Maggie is plainly an important text, written at a time when the United States were in the midst of a series of economic and cultural crisis and the widespread sense of optimism in America after the Civil War was steadily being replaced by disillusion. Political and commercial corruption were rightly perceived to characterize business life as the nineteenth century drew to a close. The gradual shift in these decades from the stereotype of the thrifty, hard-working American to a vision of selfhood defined by consumption stemmed from a recognition that, in an increasingly urbanized society, traditional ideas about what Americans should aspire to were rapidly becoming anachronistic. In Maggie, Crane offers a particularly radical commentary on this America as manifest in the nineteenth century’s finale decade.
With its frank portrait of slum tenement life and prostitution, the book was in danger of offending the sensibilities of a reading public as yet acquainted with the vigorous naturalist fictions of Frank Norris, Jack London and Theodore Dreiser.

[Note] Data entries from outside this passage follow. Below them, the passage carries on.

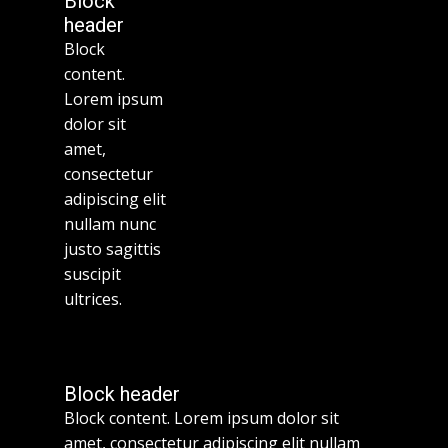
Block
header
Block
content.
Lorem ipsum
dolor sit
amet,
consectetur
adipiscing elit
nullam nunc
justo sagittis
suscipit
ultrices.
Block header
Block content. Lorem ipsum dolor sit
amet, consectetur adipiscing elit nullam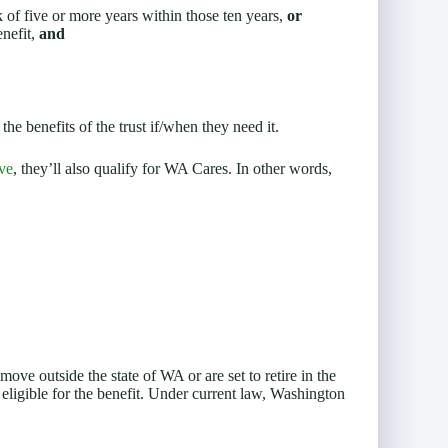
ak of five or more years within those ten years,
or
enefit,
and
he benefits of the trust if/when they need it.
ve
, they’ll also qualify for WA Cares. In other words,
ove outside the state of WA or are set to retire in the
 eligible for the benefit. Under current law, Washington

As such, Maggie, a Girl of the Streets ranks in importance alongside Crane’s other masterpiece, The Red Badge of Courage.
(Edited, with an introduction and notes, by Christopher Gair. The first edition of this text was published in 1893 under the pseudonym Johnston Smith. Most reprints of the novel have followed the revised 1896 text, yet Crane made a number of cuts and changes for this later edition. Most significantly, he deleted much of a paragraph describing a menacing encounter Maggie has just before her death. Once this cut is restored, the implications of her death are substantially altered, a shift above all marked by a fundamental adjustment to the gender politics of the book.)